CO2-Grenzwerte für Pkw Finanzminister Scholz düpiert Umweltministerin Schulze

Klima-Ärger in der SPD: Umweltministerin Schulze wollte strengere CO2-Grenzwerte für Pkw. Erst rebellierten Autoindustrie und Betriebsräte - dann stoppte nach SPIEGEL-Informationen der Vizekanzler den Plan.
Olaf Scholz, Svenja Schulze

Olaf Scholz, Svenja Schulze

Foto: RONALD WITTEK/EPA-EFE/REX/Shutterstock

Wenn es um den Klimaschutz geht, dann sieht die Bilanz des Autoverkehrs verheerend aus: Seit 1990 ist der Ausstoß von Treibhausgasen durch deutsche Pkw sogar leicht gestiegen. Immer größere, schnellere Autos, allen voran die Geländewagen, fressen die Spritersparnis auf, die Entwicklungsingenieure aus den modernen Motoren herausholen.

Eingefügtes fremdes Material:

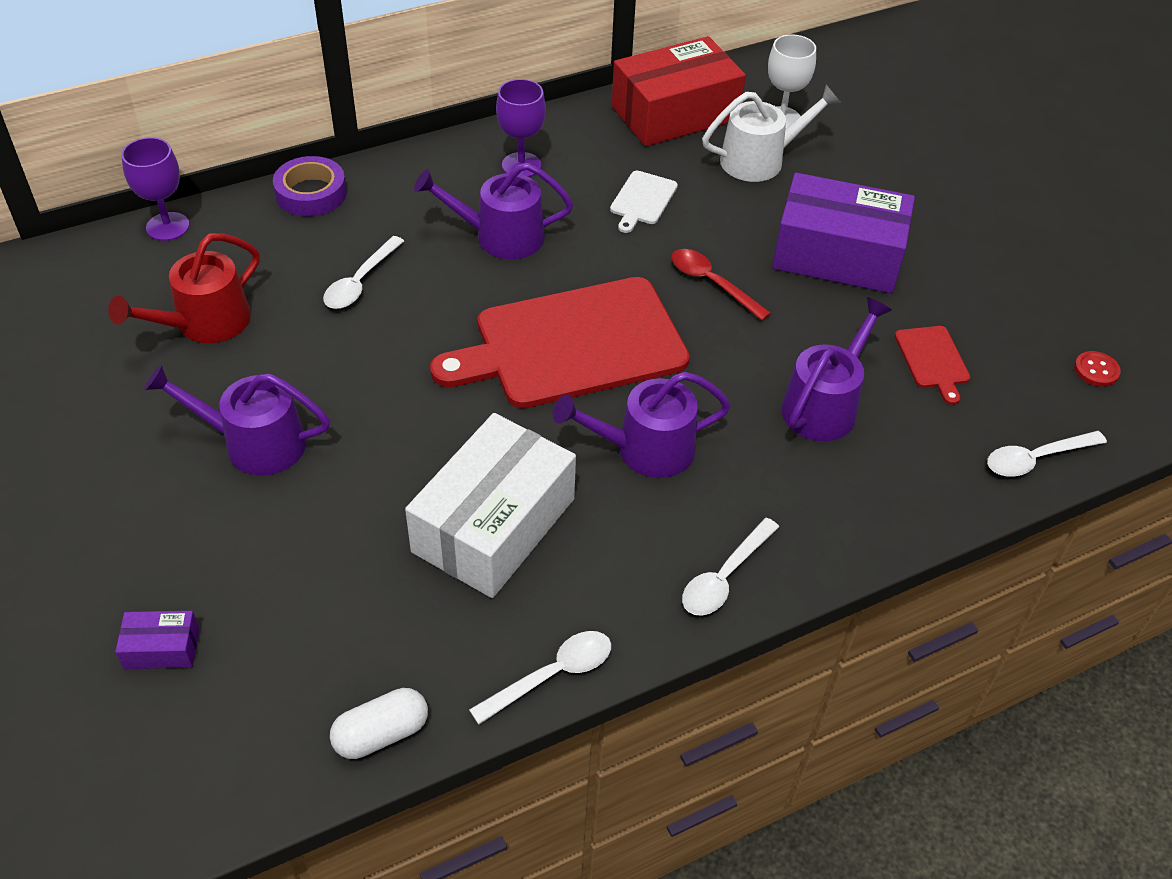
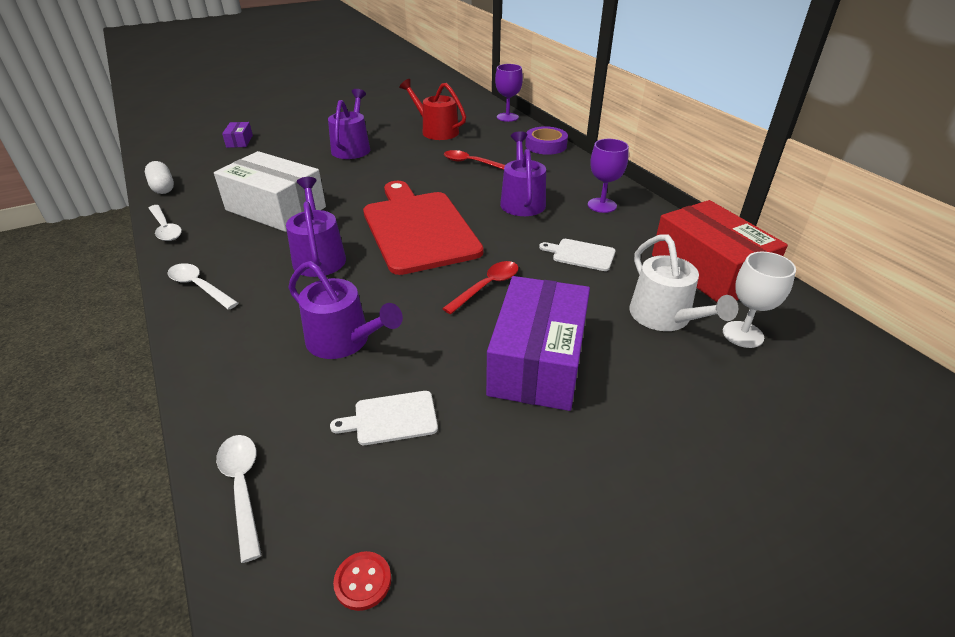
camera: 90 degrees right, 10 degrees down
(360, 282) = (471, 163): white spoon -> red spoon
(932, 360) = (391, 418): red cutting board -> white cutting board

Doch im Klimavertrag von Paris hat sich Deutschland darauf verpflichtet, bis zum Jahr 2030 strenge Klimaschutzziele zu erreichen. Eine Gelegenheit, diese auch tatsächlich einzuhalten, böte die Festsetzung neuer CO2-Grenzwerte für Pkw auf EU-Ebene. (Lesen Sie hier die ganze Geschichte im neuen SPIEGEL .)

Doch die Bundesregierung ist gerade dabei, auch diese Chance zu verpassen. Grund sind Differenzen zwischen den SPD-Ministern Olaf Scholz (Finanzen) und Svenja Schulze (Umwelt) um eben jenen verstärkten Klimaschutz im Pkw-Verkehr.

Nach SPIEGEL-Informationen hat Scholz bei einem Treffen mit Schulze im Finanzministerium ihren Vorschlag gerügt, den CO2-Ausstoß der Pkw-Flotte bis zum Jahr 2030 um 50 Prozent im Vergleich zum Jahr 2021 zu senken. Schulze hatte dies für eine entsprechende Neuregelung auf EU-Ebene gefordert. Dieses Ziel dürfte nun vom Tisch sein. Es wird lediglich nach einem Weg gesucht, wie Schulze gesichtswahrend aus dem Konflikt herauskommen kann.

Betriebsräte warnten vor Arbeitsplatzverlusten

Eine wichtige Rolle hat dabei auch der Besuch der Betriebsräte der deutschen Autokonzerne in Berlin Mitte Juli gespielt. Diese hatten unter anderem bei Umweltministerin Schulze dargelegt, dass eine 50-prozentige Senkung der CO2-Emissionen von Pkw angeblich technisch nicht möglich wäre und zu hohen Arbeitsplatzverlusten führe.

Kritik kommt von Klimaschützern: "Den Autokonzernen und Zulieferern geht es darum, dem traditionellen Verbrennungsmotor den Lebensabend in Europa künstlich zu verlängern", sagte Christian Hochfeld, Direktor des Thinktanks Agora Verkehrswende, dem SPIEGEL. Im Oktober muss sich die Bundesregierung im Umweltministerrat der EU mit einem Vorschlag zu den CO2-Grenzwerten äußern. Anfang kommenden Jahres soll die EU-Verordnung dann beschlossen werden.

Auch eine besondere steuerliche Begünstigung von elektrisch betriebenen Dienstwagen, die das Kabinett vergangene Woche beschlossen hat, stößt auf Unverständnis. Die Grünen-Vorsitzende Annalena Baerbock greift Finanzminister Scholz dafür an. Reine Elektroautos zu fördern sei richtig, sagte Baerbock dem SPIEGEL. "Plug-in-Hybrid-Dienstwagen zu fördern, ist jedoch der falsche Weg. Der Klimaschutzeffekt dieser halbelektrischen Fahrzeuge ist sehr gering." Da sei es schon sinnvoller, E-Bikes steuerlich zu begünstigen.

Der Gesetzentwurf sieht vor, dass ab dem Jahr 2019 sowohl Dienstautos mit Elektromotoren als auch jene sogenannten Plug-in-Hybride nur zu einem halben Prozent vom Listenpreis besteuert werden. Die Kritik der Grünen zielt darauf ab, dass die Hybrid-Fahrzeuge in der Regel nur wenige Kilometer batteriebetrieben fahren und dann auf den klassischen Verbrennungsmotor umschalten.